No wonder Dennis Henigan, legal director of the Brady Center to Prevent Handgun Violence, called the Illinois Appellate Court's decision "the gun industry's worst nightmare." But gun makers are not the only ones who should be worried. The same logic that condemns them could also be used against manufacturers of any product used by criminals.

Doesn't Chrysler know that its cars will be used in bank robberies and drive-by shootings? Can't Rawlings foresee that thugs will use its baseball bats to deliver vicious beatings? Isn't Stanley aware that adolescent toughs (not to mention hijackers) use its box cutters as weapons?

All these companies, and many others, could be said to "oversupply" their markets, making more of their products than is needed for legal uses. If suing them seems more ridiculous than suing Smith & Wesson, perhaps it's because guns are widely perceived as less legitimate than cars, baseball bats and box cutters.

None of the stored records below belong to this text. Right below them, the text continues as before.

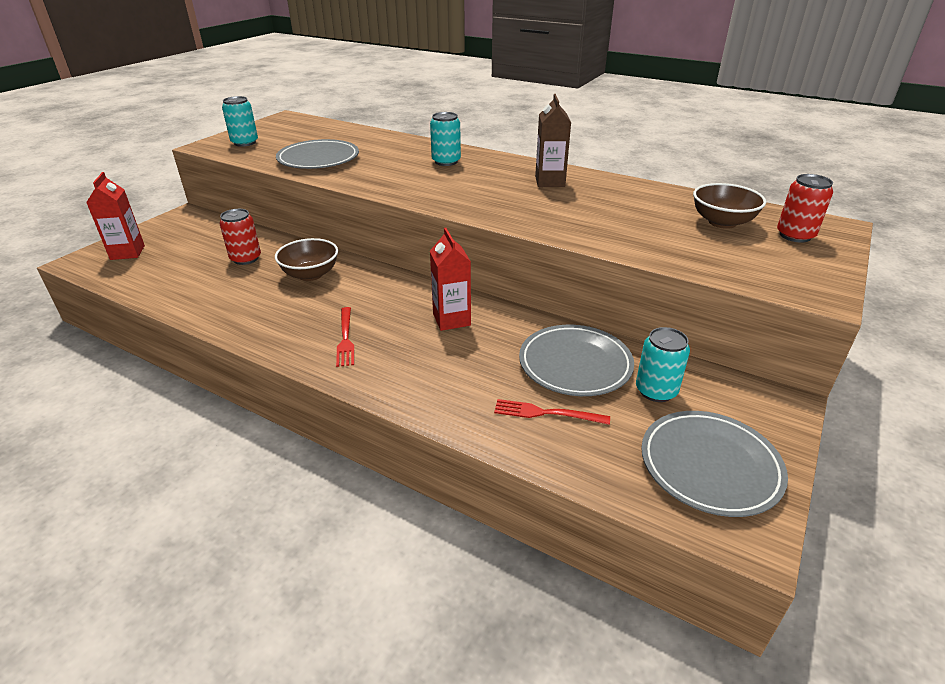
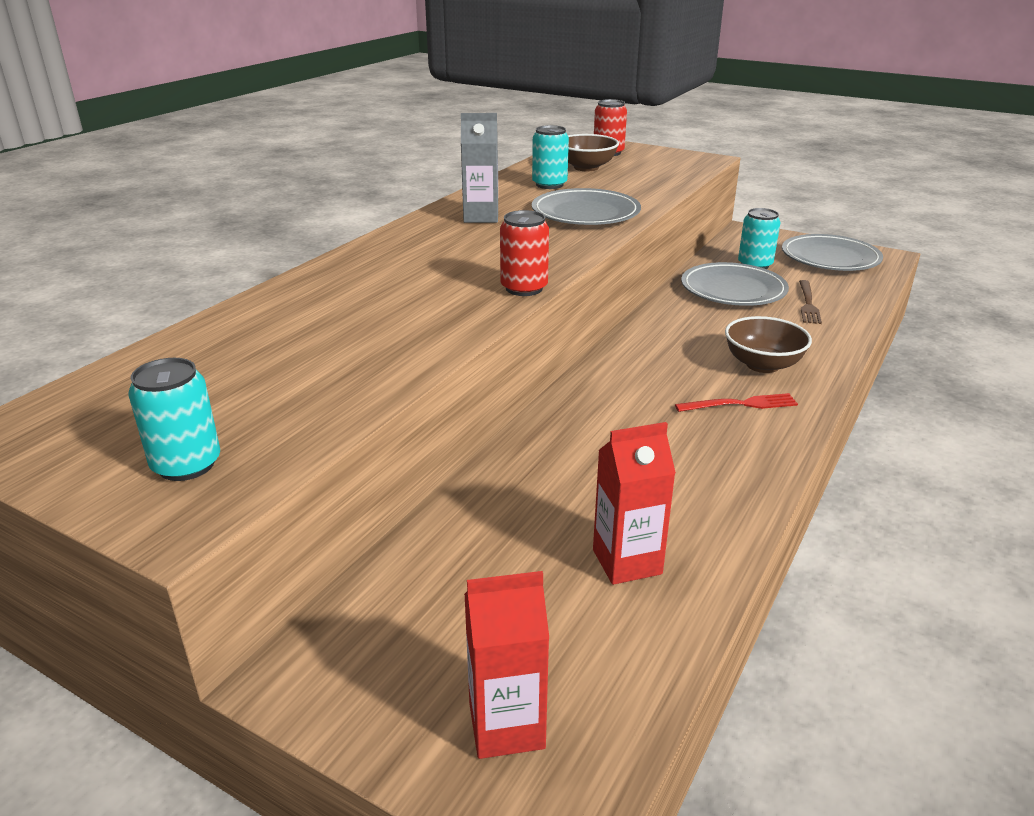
camera: 90 degrees left, 5 degrees down
red can [219,209,261,265] -> red can moved to [500,210,549,296]
brown bowl [275,238,338,281] -> brown bowl moved to [725,316,812,373]
grey plate [276,139,359,169] -> grey plate moved to [532,188,641,225]
turquoise can [430,112,461,166] -> turquoise can moved to [532,125,569,189]
red carton [430,228,471,331] -> red carton moved to [593,422,676,585]
red fork [494,399,610,425] -> brown fork [799,280,822,324]
brown carton [535,94,571,187] -> grey carton [461,113,498,223]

Yet guns, like these other products, are used for lawful purposes far more often than they are used in crimes. And since one of these purposes is self-defense—for which are used some 2 million times a year, according to national surveys—restricting the supply of firearms could cost lives rather than save them.

That's especially likely because criminals, whose stock in trade is the use or threat of violence, are more highly motivated to obtain weapons than is the typical law-abiding citizen. Hence they are more willing to pay the higher prices that would result from a smaller supply.

"Perversely," observes George Mason University law professor Michael I. Krauss, successful Chicago-style lawsuits "would put a relatively greater percentage of the nation's weapons in criminals' hands, and a smaller percentage in the hands of honest citizens." That may not be the intent of the litigation, but it's a foreseeable result.